A House Is A Body - Shruti Swamy
I love short stories. As a genre they are notoriously hard to get right: you have to fit whole settings, plots, characters into just a few pages, bring the reader in rapidly while also leaving them with something to chew on once the story is over. Shruti Swamy does such a wonderful job in her collection of short stories, A House is a Body, that I couldn’t put it down. I literally read the entire collection in one sitting and wanted more.
Shruti Swamy’s prose is lyrical, lush, beautiful; she creates a world where the reader’s time is suspended, where the reader enters a world that is both familiar and different, magical and painfully real. The breakdown of a relationship; an alcoholic artist; a woman caught in a dream of another woman; a family mourning the loss of a partner, a sister, a friend; domestic violence; mental illness; a kingdom falling apart because of the violence of men against women, are all among many themes portrayed in the twelve stories, and each and every one of them struck me in deeply personal ways I find hard to describe on paper.

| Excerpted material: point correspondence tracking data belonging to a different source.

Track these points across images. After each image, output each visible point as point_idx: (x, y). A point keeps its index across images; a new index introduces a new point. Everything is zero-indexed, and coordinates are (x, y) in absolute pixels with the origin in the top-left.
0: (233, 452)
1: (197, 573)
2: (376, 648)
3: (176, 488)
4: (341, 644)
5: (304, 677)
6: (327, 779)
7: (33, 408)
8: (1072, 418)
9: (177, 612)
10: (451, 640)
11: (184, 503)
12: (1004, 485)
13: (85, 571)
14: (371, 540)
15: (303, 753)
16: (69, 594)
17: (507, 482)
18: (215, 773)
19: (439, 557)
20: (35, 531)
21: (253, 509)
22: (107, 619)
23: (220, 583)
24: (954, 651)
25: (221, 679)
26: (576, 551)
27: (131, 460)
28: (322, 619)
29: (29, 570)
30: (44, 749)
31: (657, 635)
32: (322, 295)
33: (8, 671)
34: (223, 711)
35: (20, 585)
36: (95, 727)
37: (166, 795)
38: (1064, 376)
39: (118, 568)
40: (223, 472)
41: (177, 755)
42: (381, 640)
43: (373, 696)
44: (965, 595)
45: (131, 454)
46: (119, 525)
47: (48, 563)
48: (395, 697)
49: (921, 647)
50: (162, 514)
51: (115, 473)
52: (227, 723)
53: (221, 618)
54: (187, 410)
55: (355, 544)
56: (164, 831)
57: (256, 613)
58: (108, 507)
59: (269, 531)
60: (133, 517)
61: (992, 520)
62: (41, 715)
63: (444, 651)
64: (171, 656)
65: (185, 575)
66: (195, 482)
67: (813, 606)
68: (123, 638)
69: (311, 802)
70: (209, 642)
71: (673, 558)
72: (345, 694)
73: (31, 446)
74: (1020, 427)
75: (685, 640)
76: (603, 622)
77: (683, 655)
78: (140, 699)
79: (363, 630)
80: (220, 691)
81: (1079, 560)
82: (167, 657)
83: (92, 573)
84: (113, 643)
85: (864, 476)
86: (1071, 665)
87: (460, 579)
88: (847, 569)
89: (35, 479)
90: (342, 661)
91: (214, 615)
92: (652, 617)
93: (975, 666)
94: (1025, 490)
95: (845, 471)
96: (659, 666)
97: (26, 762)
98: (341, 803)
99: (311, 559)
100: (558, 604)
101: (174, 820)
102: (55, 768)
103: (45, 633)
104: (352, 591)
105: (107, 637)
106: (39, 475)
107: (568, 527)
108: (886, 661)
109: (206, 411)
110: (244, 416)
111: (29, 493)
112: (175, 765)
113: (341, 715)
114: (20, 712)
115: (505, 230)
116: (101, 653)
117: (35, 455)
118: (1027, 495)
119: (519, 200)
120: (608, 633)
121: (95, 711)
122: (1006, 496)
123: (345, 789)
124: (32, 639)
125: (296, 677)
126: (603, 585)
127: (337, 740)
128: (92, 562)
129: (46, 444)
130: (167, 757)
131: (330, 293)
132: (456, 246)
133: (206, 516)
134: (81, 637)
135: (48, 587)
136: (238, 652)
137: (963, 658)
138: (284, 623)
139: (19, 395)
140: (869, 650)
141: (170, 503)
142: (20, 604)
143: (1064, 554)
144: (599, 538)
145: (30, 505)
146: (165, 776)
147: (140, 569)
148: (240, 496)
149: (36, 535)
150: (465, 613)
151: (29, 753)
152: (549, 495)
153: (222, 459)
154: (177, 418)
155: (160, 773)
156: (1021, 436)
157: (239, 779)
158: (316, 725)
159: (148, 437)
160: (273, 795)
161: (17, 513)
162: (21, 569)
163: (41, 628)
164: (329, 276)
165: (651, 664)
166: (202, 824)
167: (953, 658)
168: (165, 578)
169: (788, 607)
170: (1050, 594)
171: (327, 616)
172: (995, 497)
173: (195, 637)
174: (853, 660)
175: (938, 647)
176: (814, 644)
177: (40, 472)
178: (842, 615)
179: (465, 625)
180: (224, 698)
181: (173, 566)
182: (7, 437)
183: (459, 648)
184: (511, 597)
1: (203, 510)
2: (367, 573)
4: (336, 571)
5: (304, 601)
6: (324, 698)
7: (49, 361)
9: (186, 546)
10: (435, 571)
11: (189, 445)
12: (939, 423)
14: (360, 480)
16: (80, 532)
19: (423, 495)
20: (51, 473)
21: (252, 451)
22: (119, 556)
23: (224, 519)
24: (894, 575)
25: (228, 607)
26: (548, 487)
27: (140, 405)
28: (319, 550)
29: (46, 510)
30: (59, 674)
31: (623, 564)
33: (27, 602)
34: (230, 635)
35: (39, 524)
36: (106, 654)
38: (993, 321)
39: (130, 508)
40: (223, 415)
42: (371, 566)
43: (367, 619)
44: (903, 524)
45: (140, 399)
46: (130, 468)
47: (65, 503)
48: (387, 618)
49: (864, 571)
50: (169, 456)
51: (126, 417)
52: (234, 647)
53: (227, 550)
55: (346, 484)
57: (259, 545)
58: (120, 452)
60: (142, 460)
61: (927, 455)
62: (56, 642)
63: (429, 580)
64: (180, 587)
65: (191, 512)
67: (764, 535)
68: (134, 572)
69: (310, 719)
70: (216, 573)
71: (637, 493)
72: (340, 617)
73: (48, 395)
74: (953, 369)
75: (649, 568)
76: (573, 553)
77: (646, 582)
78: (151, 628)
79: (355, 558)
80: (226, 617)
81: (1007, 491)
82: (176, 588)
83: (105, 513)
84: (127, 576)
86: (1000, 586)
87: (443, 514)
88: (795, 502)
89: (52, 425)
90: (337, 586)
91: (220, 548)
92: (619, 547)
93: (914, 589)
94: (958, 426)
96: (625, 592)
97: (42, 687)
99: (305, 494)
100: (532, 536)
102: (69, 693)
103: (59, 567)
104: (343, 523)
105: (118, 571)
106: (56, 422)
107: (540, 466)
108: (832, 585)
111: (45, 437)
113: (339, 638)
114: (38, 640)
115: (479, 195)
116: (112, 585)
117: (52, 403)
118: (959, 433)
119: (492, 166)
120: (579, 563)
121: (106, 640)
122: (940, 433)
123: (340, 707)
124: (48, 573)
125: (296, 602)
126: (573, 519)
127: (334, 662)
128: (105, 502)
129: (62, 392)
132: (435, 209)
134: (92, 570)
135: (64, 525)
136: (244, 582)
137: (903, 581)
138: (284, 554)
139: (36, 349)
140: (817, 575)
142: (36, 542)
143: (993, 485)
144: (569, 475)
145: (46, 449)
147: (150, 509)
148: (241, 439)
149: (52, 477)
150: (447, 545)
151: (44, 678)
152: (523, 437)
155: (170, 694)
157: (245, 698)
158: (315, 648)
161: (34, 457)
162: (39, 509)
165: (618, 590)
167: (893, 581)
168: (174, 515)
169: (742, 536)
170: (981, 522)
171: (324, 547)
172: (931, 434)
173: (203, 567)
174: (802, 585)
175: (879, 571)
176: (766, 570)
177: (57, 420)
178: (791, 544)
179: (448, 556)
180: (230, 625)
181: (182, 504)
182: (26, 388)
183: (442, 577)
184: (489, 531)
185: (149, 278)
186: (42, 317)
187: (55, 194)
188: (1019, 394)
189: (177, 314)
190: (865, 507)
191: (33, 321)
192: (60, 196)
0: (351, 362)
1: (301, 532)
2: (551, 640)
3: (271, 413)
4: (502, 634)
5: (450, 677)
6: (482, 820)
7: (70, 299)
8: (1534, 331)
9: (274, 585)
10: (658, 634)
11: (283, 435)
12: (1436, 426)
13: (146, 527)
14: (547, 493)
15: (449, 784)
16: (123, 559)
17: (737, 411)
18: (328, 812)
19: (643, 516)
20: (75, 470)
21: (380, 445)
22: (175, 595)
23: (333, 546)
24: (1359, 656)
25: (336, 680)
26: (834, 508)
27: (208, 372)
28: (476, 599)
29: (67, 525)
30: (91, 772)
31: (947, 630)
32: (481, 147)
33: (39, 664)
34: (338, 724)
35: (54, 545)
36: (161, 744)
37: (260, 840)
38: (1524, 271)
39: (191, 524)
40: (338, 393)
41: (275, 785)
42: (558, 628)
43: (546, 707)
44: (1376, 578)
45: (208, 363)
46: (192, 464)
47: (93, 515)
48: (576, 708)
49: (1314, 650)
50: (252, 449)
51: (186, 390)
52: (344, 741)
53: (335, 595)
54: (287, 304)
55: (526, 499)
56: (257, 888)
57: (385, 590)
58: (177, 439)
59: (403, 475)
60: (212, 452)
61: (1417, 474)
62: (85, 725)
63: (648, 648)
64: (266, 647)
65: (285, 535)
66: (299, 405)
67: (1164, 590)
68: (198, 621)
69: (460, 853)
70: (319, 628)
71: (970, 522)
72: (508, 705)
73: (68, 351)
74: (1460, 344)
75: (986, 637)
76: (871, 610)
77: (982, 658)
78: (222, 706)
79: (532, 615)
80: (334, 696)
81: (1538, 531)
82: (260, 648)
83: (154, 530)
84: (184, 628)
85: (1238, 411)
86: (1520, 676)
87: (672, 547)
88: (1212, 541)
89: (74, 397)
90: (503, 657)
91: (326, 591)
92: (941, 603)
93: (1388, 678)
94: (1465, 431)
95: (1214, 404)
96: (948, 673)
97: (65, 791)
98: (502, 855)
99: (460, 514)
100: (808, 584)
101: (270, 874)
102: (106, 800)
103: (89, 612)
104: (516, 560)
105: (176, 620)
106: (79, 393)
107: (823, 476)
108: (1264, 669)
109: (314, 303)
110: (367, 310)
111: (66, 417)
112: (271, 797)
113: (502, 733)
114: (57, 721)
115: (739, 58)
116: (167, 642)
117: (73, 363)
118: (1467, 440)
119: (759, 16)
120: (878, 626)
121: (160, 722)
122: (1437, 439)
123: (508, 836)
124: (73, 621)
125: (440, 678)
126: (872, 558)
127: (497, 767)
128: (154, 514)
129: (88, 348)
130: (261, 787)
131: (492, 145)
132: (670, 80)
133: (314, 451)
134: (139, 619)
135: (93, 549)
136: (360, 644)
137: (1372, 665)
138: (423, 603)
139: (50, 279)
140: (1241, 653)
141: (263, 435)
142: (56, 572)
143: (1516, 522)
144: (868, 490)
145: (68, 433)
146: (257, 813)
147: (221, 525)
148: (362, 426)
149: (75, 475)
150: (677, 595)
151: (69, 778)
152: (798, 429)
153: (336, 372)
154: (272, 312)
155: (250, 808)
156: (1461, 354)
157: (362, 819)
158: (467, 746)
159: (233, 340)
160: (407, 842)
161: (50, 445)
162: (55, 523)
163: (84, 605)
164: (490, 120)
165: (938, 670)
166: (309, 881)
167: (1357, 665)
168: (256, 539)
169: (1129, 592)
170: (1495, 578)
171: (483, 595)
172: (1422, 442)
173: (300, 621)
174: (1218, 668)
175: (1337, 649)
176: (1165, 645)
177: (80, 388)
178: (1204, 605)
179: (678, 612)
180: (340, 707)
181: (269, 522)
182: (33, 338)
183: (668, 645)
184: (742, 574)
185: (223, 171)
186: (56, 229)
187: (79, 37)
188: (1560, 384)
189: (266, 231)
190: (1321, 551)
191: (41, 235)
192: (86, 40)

The stories are set in both India and the US, sometimes in both countries, and read in a way like dreams. The reader looks into intimate and personal settings that we know we should not be part of, but we can’t seem to stop reading either.
The stories are all unique and different, but they flow so well into each other: I wanted more, but also felt satiated, satisfied even. I want to read more of Shruti Swamy’s work: she is so talented, and I adore her writing style. Highly, highly recommended read!
Thanks to Netgalley and the publisher for the advance copy in exchange for an honest review.